Bei dem Vermissten handelt es sich um einen Mann des Jahrgangs 1969. Nach bisherigen Erkenntnissen hatte er bereits am Montag, 30. Juni, sein Wohnhaus in Windischeschenbach verlassen und angekündigt, in Kürze wieder zurückzukehren. Da er weder Mobiltelefon noch persönliche Gegenstände mitführte und nicht zurückkehrte, meldete ihn seine Ehefrau am Dienstag bei der Polizei als vermisst.
Zunächst konzentrierten sich die Such- und Ermittlungsmaßnahmen auf das Umfeld seines Wohnortes. Dabei kamen unter anderem Suchhunde und Drohnen zum Einsatz. Im Verlauf der Ermittlungen ergab sich jedoch ein möglicher Hinweis auf den Erlenweiher bei Thumsenreuth. Dort entdeckten Polizeibeamte im Bereich einer Umkleidekabine eine Brille, die von der Familie eindeutig als Eigentum des Vermissten identifiziert wurde.
Daraufhin leitete die Polizei am Dienstagabend eine groß angelegte Suchaktion am Badeweiher ein. Neben Einsatzkräften der Polizei waren zahlreiche Feuerwehren, der Rettungsdienst sowie Wasserrettungseinheiten aus den Landkreisen Tirschenreuth, Neustadt an der Waldnaab und Amberg-Sulzbach im Einsatz.
Ein Polizeihubschrauber suchte aus der Luft unter anderem die Strecke zwischen Windischeschenbach und dem Erlenweiher ab. Die Feuerwehren leuchteten die Einsatzstelle weiträumig aus. Die Drehleiter der Freiwilligen Feuerwehr Erbendorf sorgte dabei für die großflächige Ausleuchtung.

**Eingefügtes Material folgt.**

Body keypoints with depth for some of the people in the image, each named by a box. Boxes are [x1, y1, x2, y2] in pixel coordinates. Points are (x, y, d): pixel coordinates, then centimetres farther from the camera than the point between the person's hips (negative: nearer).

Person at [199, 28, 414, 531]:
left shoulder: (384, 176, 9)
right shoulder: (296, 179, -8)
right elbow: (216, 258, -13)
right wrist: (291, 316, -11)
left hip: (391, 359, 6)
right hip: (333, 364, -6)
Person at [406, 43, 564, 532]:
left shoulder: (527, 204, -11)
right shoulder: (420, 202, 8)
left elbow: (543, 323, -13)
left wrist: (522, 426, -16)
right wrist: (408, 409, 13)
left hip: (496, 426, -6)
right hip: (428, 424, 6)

Zunächst versuchte eine Rettungshundestaffel des BRK mit einem Mantrailer sowie Flächensuchhunden, eine Spur des Vermissten aufzunehmen. Nachdem diese Maßnahmen ohne Erfolg geblieben waren, konzentrierte sich der Einsatz auf den Badeweiher.
Wasserrettungskräfte durchsuchten den Nichtschwimmerbereich und die Uferzonen in einer Suchkette. Parallel kam moderne Unterwasser-Sonartechnik zum Einsatz, um den Gewässergrund systematisch abzusuchen. Zusätzlich wurde das Gelände mit Drohnen aus der Luft kontrolliert.

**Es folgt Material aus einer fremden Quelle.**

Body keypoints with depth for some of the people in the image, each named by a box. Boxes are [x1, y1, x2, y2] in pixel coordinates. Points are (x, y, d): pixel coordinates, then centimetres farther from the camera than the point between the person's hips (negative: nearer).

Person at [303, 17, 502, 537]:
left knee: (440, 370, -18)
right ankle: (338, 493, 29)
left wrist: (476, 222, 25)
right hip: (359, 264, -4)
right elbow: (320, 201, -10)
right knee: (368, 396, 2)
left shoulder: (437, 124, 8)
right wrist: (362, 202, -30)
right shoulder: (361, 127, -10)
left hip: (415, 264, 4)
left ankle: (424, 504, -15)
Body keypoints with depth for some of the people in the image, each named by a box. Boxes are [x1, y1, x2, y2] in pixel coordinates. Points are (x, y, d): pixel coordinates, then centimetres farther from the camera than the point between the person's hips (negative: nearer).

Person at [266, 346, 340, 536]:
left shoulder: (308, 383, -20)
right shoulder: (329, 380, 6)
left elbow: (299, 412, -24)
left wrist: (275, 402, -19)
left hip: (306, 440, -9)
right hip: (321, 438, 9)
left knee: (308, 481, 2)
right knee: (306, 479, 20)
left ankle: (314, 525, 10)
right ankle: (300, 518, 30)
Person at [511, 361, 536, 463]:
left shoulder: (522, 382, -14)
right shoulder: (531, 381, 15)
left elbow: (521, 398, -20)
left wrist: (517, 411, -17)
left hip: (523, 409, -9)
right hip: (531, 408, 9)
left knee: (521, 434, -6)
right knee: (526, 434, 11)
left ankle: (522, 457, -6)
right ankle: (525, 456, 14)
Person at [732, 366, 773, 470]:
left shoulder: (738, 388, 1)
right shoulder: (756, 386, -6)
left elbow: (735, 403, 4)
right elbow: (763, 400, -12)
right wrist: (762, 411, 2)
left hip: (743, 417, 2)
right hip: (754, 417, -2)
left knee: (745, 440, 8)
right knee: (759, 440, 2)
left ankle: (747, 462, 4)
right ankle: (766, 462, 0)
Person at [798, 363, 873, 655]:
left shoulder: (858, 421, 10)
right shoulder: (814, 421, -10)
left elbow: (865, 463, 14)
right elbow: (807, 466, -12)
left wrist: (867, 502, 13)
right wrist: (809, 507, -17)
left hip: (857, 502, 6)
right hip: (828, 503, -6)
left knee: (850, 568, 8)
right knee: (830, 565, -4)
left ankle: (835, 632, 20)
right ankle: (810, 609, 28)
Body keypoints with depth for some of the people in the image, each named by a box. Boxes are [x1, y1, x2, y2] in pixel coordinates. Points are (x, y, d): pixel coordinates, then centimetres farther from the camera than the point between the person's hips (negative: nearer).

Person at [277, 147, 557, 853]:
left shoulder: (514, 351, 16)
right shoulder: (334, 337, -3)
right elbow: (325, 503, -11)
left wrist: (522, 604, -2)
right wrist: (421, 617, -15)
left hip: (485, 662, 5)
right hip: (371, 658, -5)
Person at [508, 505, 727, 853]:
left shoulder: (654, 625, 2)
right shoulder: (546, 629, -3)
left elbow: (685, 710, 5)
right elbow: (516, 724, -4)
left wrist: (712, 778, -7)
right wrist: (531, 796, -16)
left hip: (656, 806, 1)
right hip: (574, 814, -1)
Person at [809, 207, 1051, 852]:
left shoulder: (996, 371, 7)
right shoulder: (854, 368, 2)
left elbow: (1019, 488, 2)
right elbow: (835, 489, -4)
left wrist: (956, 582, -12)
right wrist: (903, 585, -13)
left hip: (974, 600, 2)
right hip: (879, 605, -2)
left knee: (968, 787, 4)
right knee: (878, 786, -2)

Bis gegen 3 Uhr blieb die intensive Suche jedoch ohne Erfolg. Die Einsatzkräfte beendeten die Maßnahmen in den frühen Morgenstunden.
Ob und in welcher Form die Suche fortgesetzt wird, entscheidet die Polizei anhand der weiteren Ermittlungen. Eine offizielle Öffentlichkeitsfahndung war zum Zeitpunkt der Veröffentlichung noch nicht erfolgt.